[MATERIAL FOR THIS EXERCISE — start]
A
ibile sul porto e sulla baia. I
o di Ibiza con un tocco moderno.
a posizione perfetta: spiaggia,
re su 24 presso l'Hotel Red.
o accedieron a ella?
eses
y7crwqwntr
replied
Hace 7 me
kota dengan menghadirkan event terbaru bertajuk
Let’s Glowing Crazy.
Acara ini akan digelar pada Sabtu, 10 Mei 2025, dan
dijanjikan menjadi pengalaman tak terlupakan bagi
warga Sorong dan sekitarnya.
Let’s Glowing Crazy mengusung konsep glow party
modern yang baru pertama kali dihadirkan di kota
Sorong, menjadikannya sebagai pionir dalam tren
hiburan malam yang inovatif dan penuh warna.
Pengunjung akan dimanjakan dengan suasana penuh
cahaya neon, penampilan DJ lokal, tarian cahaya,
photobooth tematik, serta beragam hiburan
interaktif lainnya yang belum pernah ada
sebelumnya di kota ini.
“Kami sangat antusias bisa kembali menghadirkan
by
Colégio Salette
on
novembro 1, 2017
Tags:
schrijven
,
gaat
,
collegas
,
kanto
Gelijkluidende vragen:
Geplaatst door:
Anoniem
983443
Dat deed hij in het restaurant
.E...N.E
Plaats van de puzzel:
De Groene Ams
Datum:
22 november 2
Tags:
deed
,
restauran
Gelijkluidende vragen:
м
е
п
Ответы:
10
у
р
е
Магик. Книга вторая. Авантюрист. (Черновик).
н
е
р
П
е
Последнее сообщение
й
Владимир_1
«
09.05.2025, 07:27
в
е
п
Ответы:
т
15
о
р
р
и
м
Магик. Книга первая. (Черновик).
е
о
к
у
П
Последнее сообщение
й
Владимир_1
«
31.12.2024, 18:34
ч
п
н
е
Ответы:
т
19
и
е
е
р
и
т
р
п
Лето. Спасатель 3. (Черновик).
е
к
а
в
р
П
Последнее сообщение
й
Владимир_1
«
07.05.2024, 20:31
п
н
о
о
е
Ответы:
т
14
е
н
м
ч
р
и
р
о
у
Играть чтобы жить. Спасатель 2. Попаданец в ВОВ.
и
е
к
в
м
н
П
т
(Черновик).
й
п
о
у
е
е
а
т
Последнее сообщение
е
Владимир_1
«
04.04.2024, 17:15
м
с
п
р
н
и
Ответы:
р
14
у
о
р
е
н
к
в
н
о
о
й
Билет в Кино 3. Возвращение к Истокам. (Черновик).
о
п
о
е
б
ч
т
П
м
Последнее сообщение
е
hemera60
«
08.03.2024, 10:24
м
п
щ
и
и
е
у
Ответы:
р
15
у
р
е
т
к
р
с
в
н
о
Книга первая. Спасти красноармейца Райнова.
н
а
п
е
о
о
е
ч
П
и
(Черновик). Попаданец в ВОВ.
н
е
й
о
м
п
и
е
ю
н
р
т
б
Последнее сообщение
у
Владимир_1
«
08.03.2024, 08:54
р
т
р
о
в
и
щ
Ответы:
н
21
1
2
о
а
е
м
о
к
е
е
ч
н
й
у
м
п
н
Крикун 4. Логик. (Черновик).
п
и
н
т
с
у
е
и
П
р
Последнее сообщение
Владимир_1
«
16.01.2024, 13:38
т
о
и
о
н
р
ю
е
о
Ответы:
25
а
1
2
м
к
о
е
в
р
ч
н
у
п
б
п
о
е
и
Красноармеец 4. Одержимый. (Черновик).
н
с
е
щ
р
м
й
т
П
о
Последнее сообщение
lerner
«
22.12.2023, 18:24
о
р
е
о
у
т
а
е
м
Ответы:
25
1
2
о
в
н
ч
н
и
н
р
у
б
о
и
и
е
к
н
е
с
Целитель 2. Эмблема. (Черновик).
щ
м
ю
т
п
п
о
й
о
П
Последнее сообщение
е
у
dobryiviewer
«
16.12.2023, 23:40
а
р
[MATERIAL FOR THIS EXERCISE — finish]
> PROBLEM STATEMENT: Return the full material unchanged.

> WRITTEN ANSWER:
A
ibile sul porto e sulla baia. I
o di Ibiza con un tocco moderno.
a posizione perfetta: spiaggia,
re su 24 presso l'Hotel Red.
o accedieron a ella?
eses
y7crwqwntr
replied
Hace 7 me
kota dengan menghadirkan event terbaru bertajuk
Let’s Glowing Crazy.
Acara ini akan digelar pada Sabtu, 10 Mei 2025, dan
dijanjikan menjadi pengalaman tak terlupakan bagi
warga Sorong dan sekitarnya.
Let’s Glowing Crazy mengusung konsep glow party
modern yang baru pertama kali dihadirkan di kota
Sorong, menjadikannya sebagai pionir dalam tren
hiburan malam yang inovatif dan penuh warna.
Pengunjung akan dimanjakan dengan suasana penuh
cahaya neon, penampilan DJ lokal, tarian cahaya,
photobooth tematik, serta beragam hiburan
interaktif lainnya yang belum pernah ada
sebelumnya di kota ini.
“Kami sangat antusias bisa kembali menghadirkan
by
Colégio Salette
on
novembro 1, 2017
Tags:
schrijven
,
gaat
,
collegas
,
kanto
Gelijkluidende vragen:
Geplaatst door:
Anoniem
983443
Dat deed hij in het restaurant
.E...N.E
Plaats van de puzzel:
De Groene Ams
Datum:
22 november 2
Tags:
deed
,
restauran
Gelijkluidende vragen:
м
е
п
Ответы:
10
у
р
е
Магик. Книга вторая. Авантюрист. (Черновик).
н
е
р
П
е
Последнее сообщение
й
Владимир_1
«
09.05.2025, 07:27
в
е
п
Ответы:
т
15
о
р
р
и
м
Магик. Книга первая. (Черновик).
е
о
к
у
П
Последнее сообщение
й
Владимир_1
«
31.12.2024, 18:34
ч
п
н
е
Ответы:
т
19
и
е
е
р
и
т
р
п
Лето. Спасатель 3. (Черновик).
е
к
а
в
р
П
Последнее сообщение
й
Владимир_1
«
07.05.2024, 20:31
п
н
о
о
е
Ответы:
т
14
е
н
м
ч
р
и
р
о
у
Играть чтобы жить. Спасатель 2. Попаданец в ВОВ.
и
е
к
в
м
н
П
т
(Черновик).
й
п
о
у
е
е
а
т
Последнее сообщение
е
Владимир_1
«
04.04.2024, 17:15
м
с
п
р
н
и
Ответы:
р
14
у
о
р
е
н
к
в
н
о
о
й
Билет в Кино 3. Возвращение к Истокам. (Черновик).
о
п
о
е
б
ч
т
П
м
Последнее сообщение
е
hemera60
«
08.03.2024, 10:24
м
п
щ
и
и
е
у
Ответы:
р
15
у
р
е
т
к
р
с
в
н
о
Книга первая. Спасти красноармейца Райнова.
н
а
п
е
о
о
е
ч
П
и
(Черновик). Попаданец в ВОВ.
н
е
й
о
м
п
и
е
ю
н
р
т
б
Последнее сообщение
у
Владимир_1
«
08.03.2024, 08:54
р
т
р
о
в
и
щ
Ответы:
н
21
1
2
о
а
е
м
о
к
е
е
ч
н
й
у
м
п
н
Крикун 4. Логик. (Черновик).
п
и
н
т
с
у
е
и
П
р
Последнее сообщение
Владимир_1
«
16.01.2024, 13:38
т
о
и
о
н
р
ю
е
о
Ответы:
25
а
1
2
м
к
о
е
в
р
ч
н
у
п
б
п
о
е
и
Красноармеец 4. Одержимый. (Черновик).
н
с
е
щ
р
м
й
т
П
о
Последнее сообщение
lerner
«
22.12.2023, 18:24
о
р
е
о
у
т
а
е
м
Ответы:
25
1
2
о
в
н
ч
н
и
н
р
у
б
о
и
и
е
к
н
е
с
Целитель 2. Эмблема. (Черновик).
щ
м
ю
т
п
п
о
й
о
П
Последнее сообщение
е
у
dobryiviewer
«
16.12.2023, 23:40
а
р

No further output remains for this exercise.